**Set of tasks**
1. Copy the part of the skewness post that opens with the words containing "About the skewness" and closes with "three spatial dimensions.", swapping in "Allen-Cahn model" for "Cahn Hilliard model".
2. Pick up the forum post about skewness and the LSW distribution right after its last sentence and keep writing.

**Excerpt provided**
——

Great work! I'll write some documentation when I find the time. Great that the model output it's now a demoset. Maybe we can reduce the number of matrices instead of the matrix size, for CRAN?

About the skewness below 0.92. To be honest, this is the first time to see a skewness below this value for this model. Three possible explanations could be:

1. sample size
2. the LSW distribution was derived for the Cahn Hilliard model, which has a potential function (P(u)=u^3-u) with the unstable equilibrium exactly in between the two stable equilibria.
3. the LSW distribution was derived for three spatial dimensions.

I wouldn't know what the cause could be, but I guess it's not a problem for ecological purposes.

——

(Pictures paired with their source code)
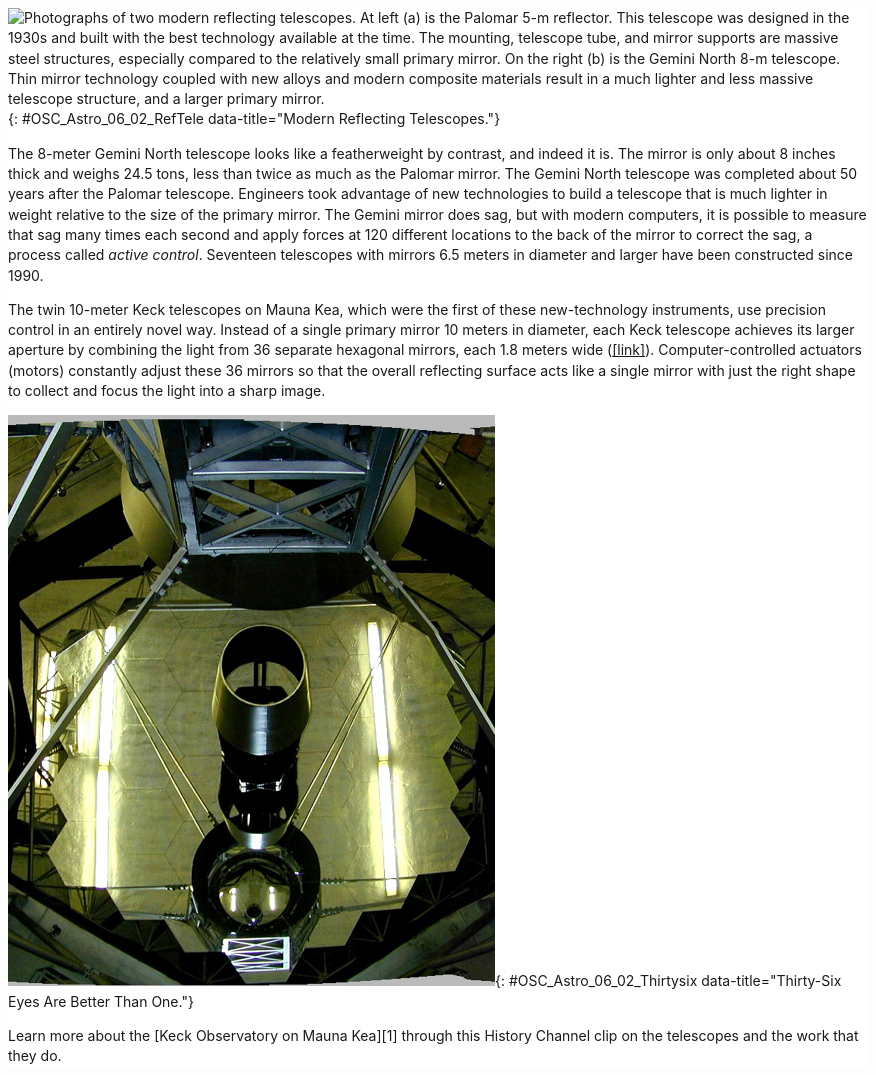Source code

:  ![Photographs of two modern reflecting telescopes. At left (a) is the Palomar 5-m reflector. This telescope was designed in the 1930s and built with the best technology available at the time. The mounting, telescope tube, and mirror supports are massive steel structures, especially compared to the relatively small primary mirror. On the right (b) is the Gemini North 8-m telescope. Thin mirror technology coupled with new alloys and modern composite materials result in a much lighter and less massive telescope structure, and a larger primary mirror.](../resources/OSC_Astro_06_02_RefTele.jpg "(a) The Palomar 5-meter reflector: The Hale telescope on Palomar Mountain has a complex mounting structure that enables the telescope (in the open &#x201C;tube&#x201D; pointing upward in this photo) to swing easily into any position. (b) The Gemini North 8-meter telescope: The Gemini North mirror has a larger area than the Palomar mirror, but note how much less massive the whole instrument seems. (credit a: modification of work by Caltech/Palomar Observatory; credit b: modification of work by Gemini Observatory/AURA)"){: #OSC_Astro_06_02_RefTele data-title="Modern Reflecting Telescopes."}

The 8-meter Gemini North telescope looks like a featherweight by contrast, and indeed it is. The mirror is only about 8 inches thick and weighs 24.5 tons, less than twice as much as the Palomar mirror. The Gemini North telescope was completed about 50 years after the Palomar telescope. Engineers took advantage of new technologies to build a telescope that is much lighter in weight relative to the size of the primary mirror. The Gemini mirror does sag, but with modern computers, it is possible to measure that sag many times each second and apply forces at 120 different locations to the back of the mirror to correct the sag, a process called *active control*. Seventeen telescopes with mirrors 6.5 meters in diameter and larger have been constructed since 1990.

The twin 10-meter Keck telescopes on Mauna Kea, which were the first of these new-technology instruments, use precision control in an entirely novel way. Instead of a single primary mirror 10 meters in diameter, each Keck telescope achieves its larger aperture by combining the light from 36 separate hexagonal mirrors, each 1.8 meters wide ([\[link\]](#OSC_Astro_06_02_Thirtysix)). Computer-controlled actuators (motors) constantly adjust these 36 mirrors so that the overall reflecting surface acts like a single mirror with just the right shape to collect and focus the light into a sharp image.

 ![Photograph of the composite mirror of one of the 10-m Keck telescopes in Hawaii.](../resources/OSC_Astro_06_02_Thirtysix.jpg "The mirror of the 10-meter Keck telescope is composed of 36 hexagonal sections. (credit: NASA)"){: #OSC_Astro_06_02_Thirtysix data-title="Thirty-Six Eyes Are Better Than One."}

<div data-type="note" class="note astronomy link-to-learning" markdown="1">
Learn more about the [Keck Observatory on Mauna Kea][1] through this History Channel clip on the telescopes and the work that they do.


[1]: https://openstaxcollege.org/l/30KeckObserv
[2]: https://openstaxcollege.org/l/30IntDSA
[3]: https://openstaxcollege.org/l/30GlbatNght
[4]: https://openstaxcollege.org/l/30DNSGuide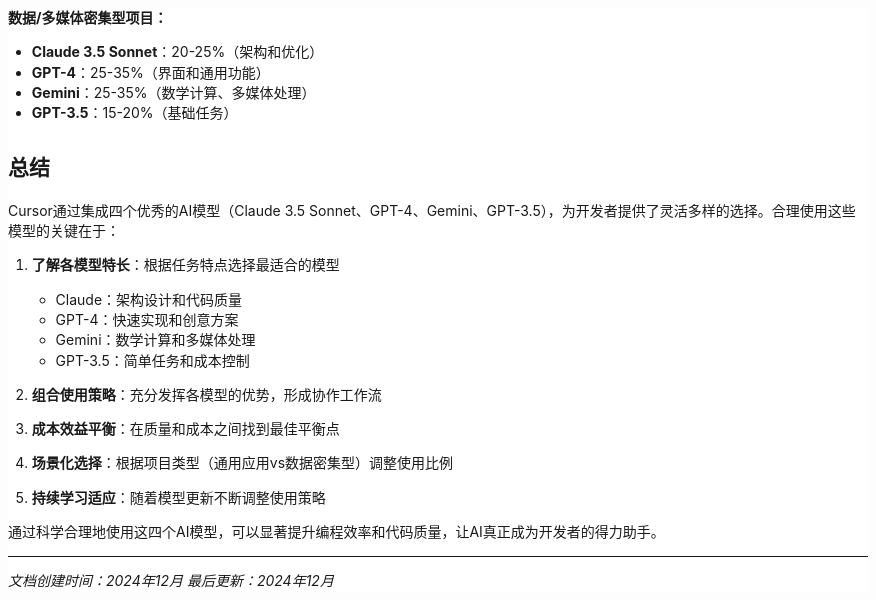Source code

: **数据/多媒体密集型项目：**
- **Claude 3.5 Sonnet**：20-25%（架构和优化）
- **GPT-4**：25-35%（界面和通用功能）
- **Gemini**：25-35%（数学计算、多媒体处理）
- **GPT-3.5**：15-20%（基础任务）

## 总结

Cursor通过集成四个优秀的AI模型（Claude 3.5 Sonnet、GPT-4、Gemini、GPT-3.5），为开发者提供了灵活多样的选择。合理使用这些模型的关键在于：

1. **了解各模型特长**：根据任务特点选择最适合的模型
   - Claude：架构设计和代码质量
   - GPT-4：快速实现和创意方案
   - Gemini：数学计算和多媒体处理
   - GPT-3.5：简单任务和成本控制

2. **组合使用策略**：充分发挥各模型的优势，形成协作工作流

3. **成本效益平衡**：在质量和成本之间找到最佳平衡点

4. **场景化选择**：根据项目类型（通用应用vs数据密集型）调整使用比例

5. **持续学习适应**：随着模型更新不断调整使用策略

通过科学合理地使用这四个AI模型，可以显著提升编程效率和代码质量，让AI真正成为开发者的得力助手。

---

*文档创建时间：2024年12月*
*最后更新：2024年12月* 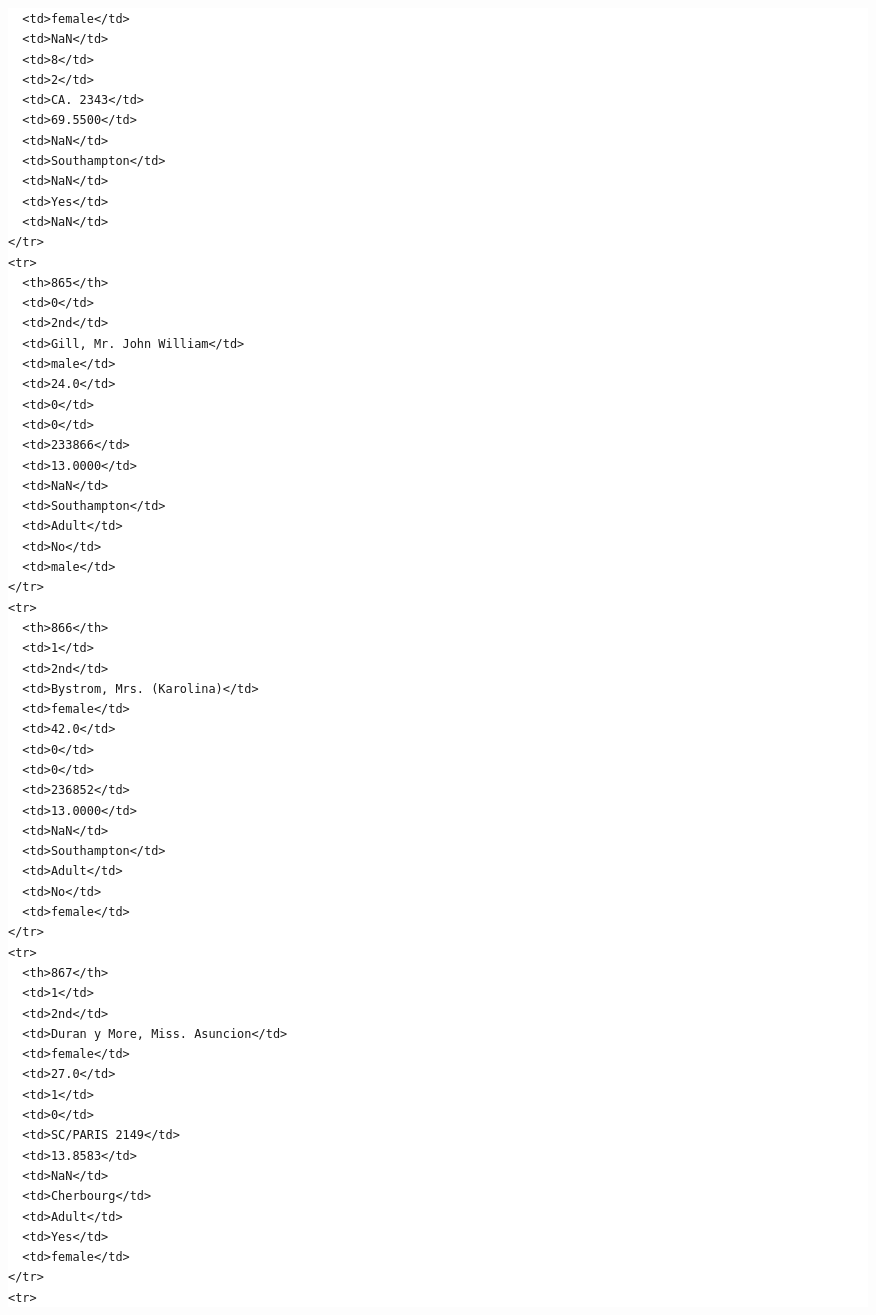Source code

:       <td>female</td>
      <td>NaN</td>
      <td>8</td>
      <td>2</td>
      <td>CA. 2343</td>
      <td>69.5500</td>
      <td>NaN</td>
      <td>Southampton</td>
      <td>NaN</td>
      <td>Yes</td>
      <td>NaN</td>
    </tr>
    <tr>
      <th>865</th>
      <td>0</td>
      <td>2nd</td>
      <td>Gill, Mr. John William</td>
      <td>male</td>
      <td>24.0</td>
      <td>0</td>
      <td>0</td>
      <td>233866</td>
      <td>13.0000</td>
      <td>NaN</td>
      <td>Southampton</td>
      <td>Adult</td>
      <td>No</td>
      <td>male</td>
    </tr>
    <tr>
      <th>866</th>
      <td>1</td>
      <td>2nd</td>
      <td>Bystrom, Mrs. (Karolina)</td>
      <td>female</td>
      <td>42.0</td>
      <td>0</td>
      <td>0</td>
      <td>236852</td>
      <td>13.0000</td>
      <td>NaN</td>
      <td>Southampton</td>
      <td>Adult</td>
      <td>No</td>
      <td>female</td>
    </tr>
    <tr>
      <th>867</th>
      <td>1</td>
      <td>2nd</td>
      <td>Duran y More, Miss. Asuncion</td>
      <td>female</td>
      <td>27.0</td>
      <td>1</td>
      <td>0</td>
      <td>SC/PARIS 2149</td>
      <td>13.8583</td>
      <td>NaN</td>
      <td>Cherbourg</td>
      <td>Adult</td>
      <td>Yes</td>
      <td>female</td>
    </tr>
    <tr>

——

**Expected responses**
1.
About the skewness below 0.92. To be honest, this is the first time to see a skewness below this value for this model. Three possible explanations could be:

1. sample size
2. the LSW distribution was derived for the Allen-Cahn model, which has a potential function (P(u)=u^3-u) with the unstable equilibrium exactly in between the two stable equilibria.
3. the LSW distribution was derived for three spatial dimensions.

2.
Groet! Koen

[alexgenin]

Hi Koen,

I have spent some time improving the code related to all this. Users will have access to lsw_sews to obtain the plots above, as well as some utility functions to work with and fit LSW distributions (LSW_fit, d/pLSW). I wrote some documentation based off my understanding of your paper, but it would probably benefit from a quick read by you, could you have a read to the documentation in ./R/lsw_sews.R? Thanks !

If you have also relevant papers/books regarding the LSW distribution, that would be great.

This will make it into the next release of spatialwarnings (mid-january I hope). So your input would be very much appreciated.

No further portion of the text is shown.